### Work request
From the data, copy out every line in which the word "object" appears.
★ ★ ★ ★
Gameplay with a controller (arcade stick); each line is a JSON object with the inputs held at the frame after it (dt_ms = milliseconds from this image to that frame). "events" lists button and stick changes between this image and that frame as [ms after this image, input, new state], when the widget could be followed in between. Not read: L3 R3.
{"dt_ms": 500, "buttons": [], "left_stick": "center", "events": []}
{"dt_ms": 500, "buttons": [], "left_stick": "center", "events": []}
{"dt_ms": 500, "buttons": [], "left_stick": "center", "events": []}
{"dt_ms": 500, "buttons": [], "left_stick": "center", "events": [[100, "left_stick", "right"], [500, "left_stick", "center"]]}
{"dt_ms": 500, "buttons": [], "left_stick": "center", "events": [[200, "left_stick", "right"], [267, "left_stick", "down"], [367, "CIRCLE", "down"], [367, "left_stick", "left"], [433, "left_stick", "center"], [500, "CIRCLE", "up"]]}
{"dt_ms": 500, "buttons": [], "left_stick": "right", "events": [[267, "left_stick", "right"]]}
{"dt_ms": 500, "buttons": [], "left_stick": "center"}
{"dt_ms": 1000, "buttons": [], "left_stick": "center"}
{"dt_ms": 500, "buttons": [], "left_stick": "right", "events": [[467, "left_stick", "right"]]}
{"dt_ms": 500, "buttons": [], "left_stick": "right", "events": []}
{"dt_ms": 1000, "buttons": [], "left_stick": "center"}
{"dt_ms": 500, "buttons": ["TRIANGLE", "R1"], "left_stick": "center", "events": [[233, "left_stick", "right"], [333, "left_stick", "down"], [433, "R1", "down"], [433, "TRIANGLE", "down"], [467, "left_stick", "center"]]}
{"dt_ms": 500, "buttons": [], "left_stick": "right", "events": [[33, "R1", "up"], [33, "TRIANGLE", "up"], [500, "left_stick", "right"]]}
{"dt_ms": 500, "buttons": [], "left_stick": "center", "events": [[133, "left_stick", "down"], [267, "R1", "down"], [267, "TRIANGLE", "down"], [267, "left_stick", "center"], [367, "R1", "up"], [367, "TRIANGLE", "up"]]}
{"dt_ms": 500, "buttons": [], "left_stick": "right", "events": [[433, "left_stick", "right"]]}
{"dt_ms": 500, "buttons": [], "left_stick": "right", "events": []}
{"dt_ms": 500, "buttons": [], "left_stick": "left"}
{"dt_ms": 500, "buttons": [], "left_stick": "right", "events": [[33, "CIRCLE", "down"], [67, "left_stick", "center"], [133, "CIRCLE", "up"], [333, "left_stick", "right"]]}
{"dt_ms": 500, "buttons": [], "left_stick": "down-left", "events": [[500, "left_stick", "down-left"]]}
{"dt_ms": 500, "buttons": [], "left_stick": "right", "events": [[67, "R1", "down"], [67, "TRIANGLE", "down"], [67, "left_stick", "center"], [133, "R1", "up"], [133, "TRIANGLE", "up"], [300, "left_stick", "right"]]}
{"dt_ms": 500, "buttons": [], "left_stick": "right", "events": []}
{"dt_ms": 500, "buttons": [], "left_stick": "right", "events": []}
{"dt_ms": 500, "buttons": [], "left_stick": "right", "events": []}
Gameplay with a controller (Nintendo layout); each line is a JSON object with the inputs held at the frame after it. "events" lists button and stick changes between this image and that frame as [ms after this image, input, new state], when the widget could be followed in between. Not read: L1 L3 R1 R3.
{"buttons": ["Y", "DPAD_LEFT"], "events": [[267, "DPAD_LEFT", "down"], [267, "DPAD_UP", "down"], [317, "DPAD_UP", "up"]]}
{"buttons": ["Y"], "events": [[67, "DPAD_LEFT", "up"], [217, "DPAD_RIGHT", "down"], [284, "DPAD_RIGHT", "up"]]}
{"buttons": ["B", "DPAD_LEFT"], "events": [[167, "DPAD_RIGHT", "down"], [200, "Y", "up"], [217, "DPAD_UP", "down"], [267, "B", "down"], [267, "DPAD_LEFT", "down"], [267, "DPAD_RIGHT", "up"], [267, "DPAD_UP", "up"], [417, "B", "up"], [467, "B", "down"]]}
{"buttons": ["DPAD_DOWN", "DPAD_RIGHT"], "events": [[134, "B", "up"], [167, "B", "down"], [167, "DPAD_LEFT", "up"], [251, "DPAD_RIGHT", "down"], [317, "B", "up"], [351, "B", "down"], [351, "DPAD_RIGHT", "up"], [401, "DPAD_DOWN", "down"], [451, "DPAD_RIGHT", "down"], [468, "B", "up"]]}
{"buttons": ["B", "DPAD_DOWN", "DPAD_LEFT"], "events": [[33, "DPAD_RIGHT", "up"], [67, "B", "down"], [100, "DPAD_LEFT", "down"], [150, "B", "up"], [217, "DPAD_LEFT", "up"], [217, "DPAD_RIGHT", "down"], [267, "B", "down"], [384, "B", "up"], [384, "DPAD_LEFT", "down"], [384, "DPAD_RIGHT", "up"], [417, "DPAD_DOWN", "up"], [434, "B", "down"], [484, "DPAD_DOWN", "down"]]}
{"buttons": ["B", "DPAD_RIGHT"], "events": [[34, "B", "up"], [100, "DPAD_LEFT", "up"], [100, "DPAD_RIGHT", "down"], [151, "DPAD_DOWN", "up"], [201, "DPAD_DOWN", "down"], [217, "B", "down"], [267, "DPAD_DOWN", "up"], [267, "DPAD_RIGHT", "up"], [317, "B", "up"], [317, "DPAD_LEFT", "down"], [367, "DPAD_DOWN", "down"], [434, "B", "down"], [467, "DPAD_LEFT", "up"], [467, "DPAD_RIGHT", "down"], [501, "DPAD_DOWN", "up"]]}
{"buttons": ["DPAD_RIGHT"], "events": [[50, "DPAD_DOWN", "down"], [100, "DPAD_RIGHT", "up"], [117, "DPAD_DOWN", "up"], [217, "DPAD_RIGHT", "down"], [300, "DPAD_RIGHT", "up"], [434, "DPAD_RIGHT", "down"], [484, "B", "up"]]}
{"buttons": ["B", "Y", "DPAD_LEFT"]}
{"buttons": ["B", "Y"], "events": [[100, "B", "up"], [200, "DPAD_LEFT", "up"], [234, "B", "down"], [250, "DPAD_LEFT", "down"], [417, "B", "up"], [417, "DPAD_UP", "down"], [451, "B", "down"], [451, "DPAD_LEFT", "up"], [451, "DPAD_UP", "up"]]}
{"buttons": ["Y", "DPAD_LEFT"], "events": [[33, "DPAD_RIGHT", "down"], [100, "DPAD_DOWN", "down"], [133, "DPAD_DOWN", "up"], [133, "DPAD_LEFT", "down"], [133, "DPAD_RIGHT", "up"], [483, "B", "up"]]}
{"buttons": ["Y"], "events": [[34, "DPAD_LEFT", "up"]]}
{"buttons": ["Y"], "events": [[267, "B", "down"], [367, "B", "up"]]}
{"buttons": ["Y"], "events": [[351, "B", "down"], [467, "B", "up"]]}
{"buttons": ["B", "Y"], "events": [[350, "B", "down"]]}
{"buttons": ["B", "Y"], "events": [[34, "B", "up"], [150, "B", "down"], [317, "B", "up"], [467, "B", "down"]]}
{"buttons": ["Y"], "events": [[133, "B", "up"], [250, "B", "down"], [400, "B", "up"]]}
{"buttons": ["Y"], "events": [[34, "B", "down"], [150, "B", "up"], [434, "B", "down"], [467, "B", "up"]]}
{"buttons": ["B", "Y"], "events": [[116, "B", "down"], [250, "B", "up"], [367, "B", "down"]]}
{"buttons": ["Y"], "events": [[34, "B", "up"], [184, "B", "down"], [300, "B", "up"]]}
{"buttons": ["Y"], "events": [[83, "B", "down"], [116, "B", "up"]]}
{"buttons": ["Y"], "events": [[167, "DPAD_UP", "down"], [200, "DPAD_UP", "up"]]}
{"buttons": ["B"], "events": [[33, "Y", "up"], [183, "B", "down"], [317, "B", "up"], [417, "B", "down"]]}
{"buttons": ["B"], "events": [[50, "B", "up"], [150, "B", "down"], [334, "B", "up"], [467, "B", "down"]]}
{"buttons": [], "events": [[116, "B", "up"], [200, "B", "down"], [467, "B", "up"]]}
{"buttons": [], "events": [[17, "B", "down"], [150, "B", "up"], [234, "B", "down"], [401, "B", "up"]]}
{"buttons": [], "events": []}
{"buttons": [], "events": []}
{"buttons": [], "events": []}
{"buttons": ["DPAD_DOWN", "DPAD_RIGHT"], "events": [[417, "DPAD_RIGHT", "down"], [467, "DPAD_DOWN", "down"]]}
★ ★ ★ ★
### Response area
Gameplay with a controller (arcade stick); each line is a JSON object with the inputs held at the frame after it (dt_ms = milliseconds from this image to that frame). "events" lists button and stick changes between this image and that frame as [ms after this image, input, new state], when the widget could be followed in between. Not read: L3 R3.
Gameplay with a controller (Nintendo layout); each line is a JSON object with the inputs held at the frame after it. "events" lists button and stick changes between this image and that frame as [ms after this image, input, new state], when the widget could be followed in between. Not read: L1 L3 R1 R3.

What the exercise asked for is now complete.